Company: Biohaven Pharmaceutical

Used for: migraine

Est. 2024 sales: $897 million

Although Biohaven has already lost the first-to-market oral CGRP race to Allergan, which nabbed an FDA nod for Ubrelvy (ubrogepant) at the end of 2019, industry watchers figured rimegepant represents a more successful sales opportunity, which may be based on the fact that while acute treatment could be rimegepant’s first indication, Biohaven is also looking to expand into the larger prevention market.

Three marketed CGRP drugs—Amgen and Novartis’ Aimovig, Teva’s Ajovy and Eli Lilly’s Emgality—are injections approved to prevent migraine, while Biohaven is aiming to bring an oral option to the table. There’s also Lilly’s newly launched oral drug Reyvow, the first in the serotonin (5-HT)1F receptor agonist class. But the therapy’s side effects, including dizziness and drowsiness, could limit its sales performance to under $500 million at peak.
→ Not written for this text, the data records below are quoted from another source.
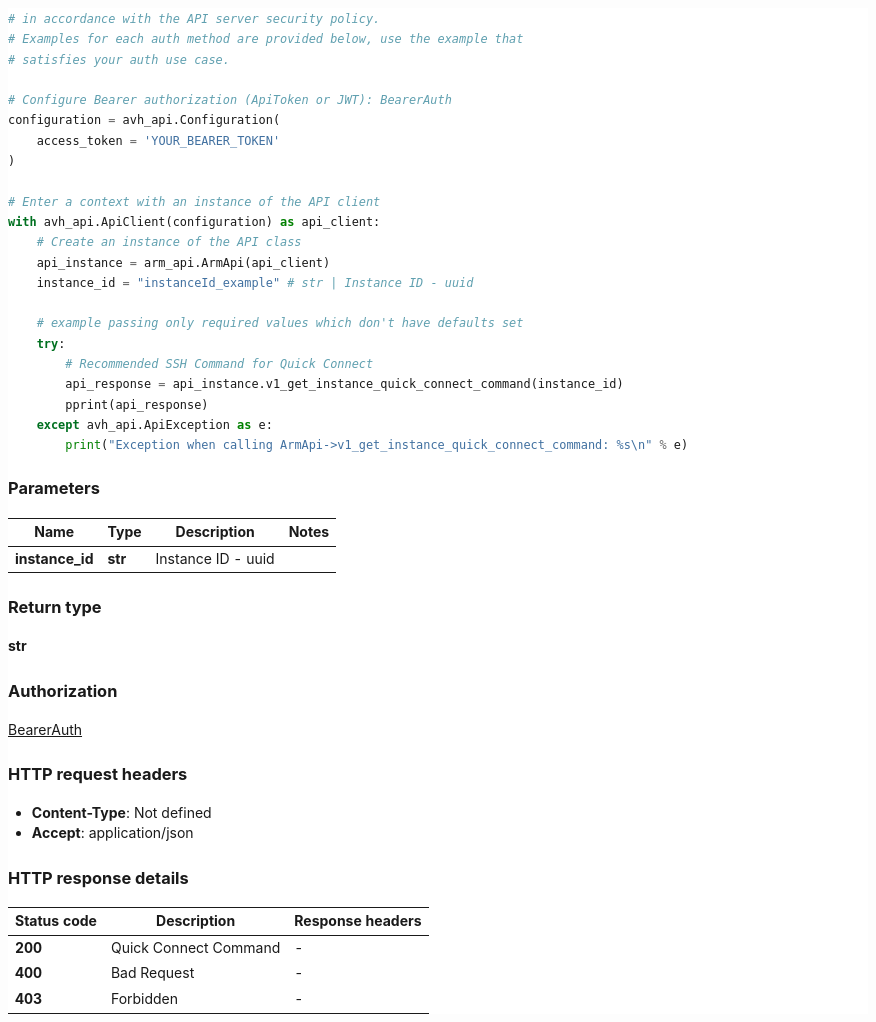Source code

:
 ```python
# in accordance with the API server security policy.
# Examples for each auth method are provided below, use the example that
# satisfies your auth use case.

# Configure Bearer authorization (ApiToken or JWT): BearerAuth
configuration = avh_api.Configuration(
    access_token = 'YOUR_BEARER_TOKEN'
)

# Enter a context with an instance of the API client
with avh_api.ApiClient(configuration) as api_client:
    # Create an instance of the API class
    api_instance = arm_api.ArmApi(api_client)
    instance_id = "instanceId_example" # str | Instance ID - uuid

    # example passing only required values which don't have defaults set
    try:
        # Recommended SSH Command for Quick Connect
        api_response = api_instance.v1_get_instance_quick_connect_command(instance_id)
        pprint(api_response)
    except avh_api.ApiException as e:
        print("Exception when calling ArmApi->v1_get_instance_quick_connect_command: %s\n" % e)
```


### Parameters

Name | Type | Description  | Notes
------------- | ------------- | ------------- | -------------
 **instance_id** | **str**| Instance ID - uuid |

### Return type

**str**

### Authorization

[BearerAuth](../README.md#BearerAuth)

### HTTP request headers

 - **Content-Type**: Not defined
 - **Accept**: application/json


### HTTP response details

| Status code | Description | Response headers |
|-------------|-------------|------------------|
**200** | Quick Connect Command |  -  |
**400** | Bad Request |  -  |
**403** | Forbidden |  -  |
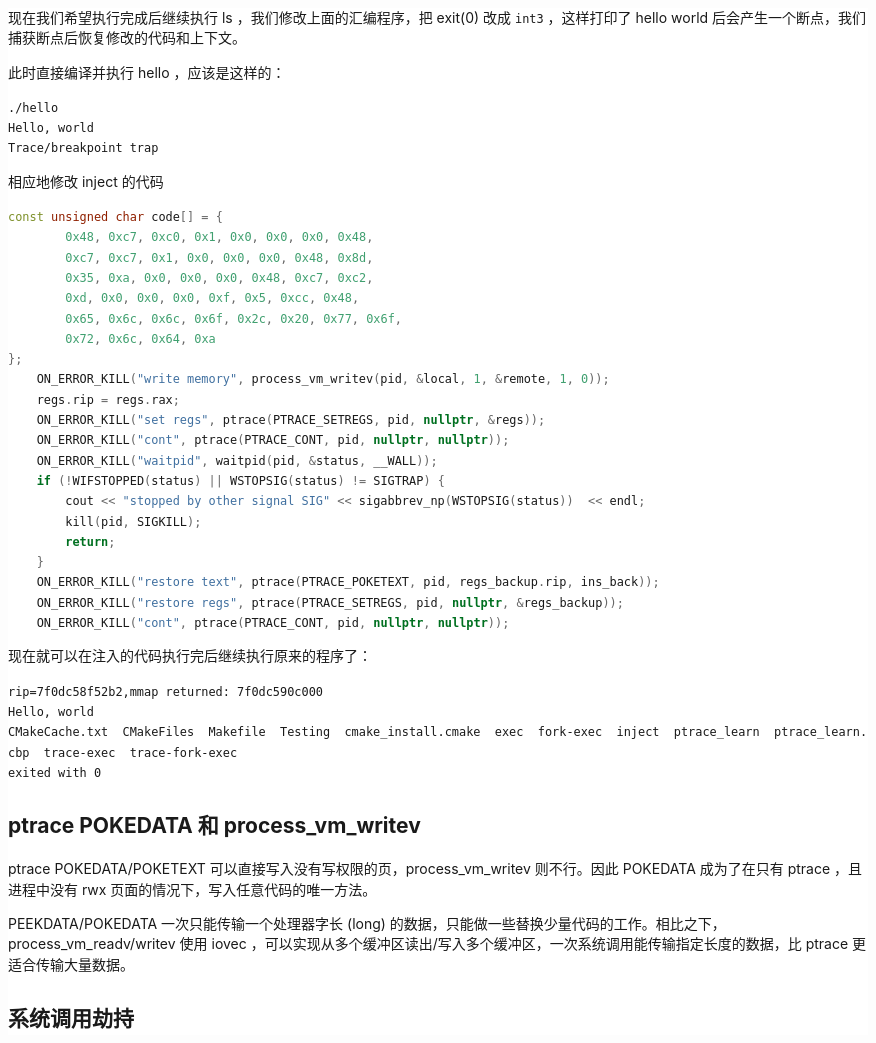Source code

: 现在我们希望执行完成后继续执行 ls ，我们修改上面的汇编程序，把 exit(0) 改成 `int3` ，这样打印了 hello world 后会产生一个断点，我们捕获断点后恢复修改的代码和上下文。

此时直接编译并执行 hello ，应该是这样的：

```
./hello
Hello, world
Trace/breakpoint trap
```

相应地修改 inject 的代码

```cpp
const unsigned char code[] = {
        0x48, 0xc7, 0xc0, 0x1, 0x0, 0x0, 0x0, 0x48,
        0xc7, 0xc7, 0x1, 0x0, 0x0, 0x0, 0x48, 0x8d,
        0x35, 0xa, 0x0, 0x0, 0x0, 0x48, 0xc7, 0xc2,
        0xd, 0x0, 0x0, 0x0, 0xf, 0x5, 0xcc, 0x48,
        0x65, 0x6c, 0x6c, 0x6f, 0x2c, 0x20, 0x77, 0x6f,
        0x72, 0x6c, 0x64, 0xa
};
    ON_ERROR_KILL("write memory", process_vm_writev(pid, &local, 1, &remote, 1, 0));
    regs.rip = regs.rax;
    ON_ERROR_KILL("set regs", ptrace(PTRACE_SETREGS, pid, nullptr, &regs));
    ON_ERROR_KILL("cont", ptrace(PTRACE_CONT, pid, nullptr, nullptr));
    ON_ERROR_KILL("waitpid", waitpid(pid, &status, __WALL));
    if (!WIFSTOPPED(status) || WSTOPSIG(status) != SIGTRAP) {
        cout << "stopped by other signal SIG" << sigabbrev_np(WSTOPSIG(status))  << endl;
        kill(pid, SIGKILL);
        return;
    }
    ON_ERROR_KILL("restore text", ptrace(PTRACE_POKETEXT, pid, regs_backup.rip, ins_back));
    ON_ERROR_KILL("restore regs", ptrace(PTRACE_SETREGS, pid, nullptr, &regs_backup));
    ON_ERROR_KILL("cont", ptrace(PTRACE_CONT, pid, nullptr, nullptr));
```

现在就可以在注入的代码执行完后继续执行原来的程序了：

```
rip=7f0dc58f52b2,mmap returned: 7f0dc590c000
Hello, world
CMakeCache.txt  CMakeFiles  Makefile  Testing  cmake_install.cmake  exec  fork-exec  inject  ptrace_learn  ptrace_learn.cbp  trace-exec  trace-fork-exec
exited with 0
```

## ptrace POKEDATA 和 process_vm_writev

ptrace POKEDATA/POKETEXT 可以直接写入没有写权限的页，process_vm_writev 则不行。因此 POKEDATA 成为了在只有 ptrace ，且进程中没有 rwx 页面的情况下，写入任意代码的唯一方法。

PEEKDATA/POKEDATA 一次只能传输一个处理器字长 (long) 的数据，只能做一些替换少量代码的工作。相比之下，process_vm_readv/writev 使用 iovec ，可以实现从多个缓冲区读出/写入多个缓冲区，一次系统调用能传输指定长度的数据，比 ptrace 更适合传输大量数据。

## 系统调用劫持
Biohaven, with oral CGRP migraine drug rimegepant as its first commercial product, has confidence to challenge all those Big Pharma players.

10. Drug: risdiplam

Company: Roche

Used for: spinal muscular atrophy

Est. 2024 sales: $803 million

Roche's risdiplam will follow Novartis' Zolgensma and Biogen's Spinraza into the spinal muscular atrophy market, if the FDA gives it the green light by its May decision deadline.

Risdiplam, a survival motor neuron 2 splicing modifier, is an orally administered liquid that patients would take at home. Biogen's Spinraza is an injection with several loading doses over the first two-and-a-half months and maintenance doses every four months thereafter. Novartis’ gene therapy Zolgensma is a one-time treatment for patients under 2.

If the oral drug reaches approval, Cantor analyst Alethia Young said in a recent note that it could be a "game changer" in SMA.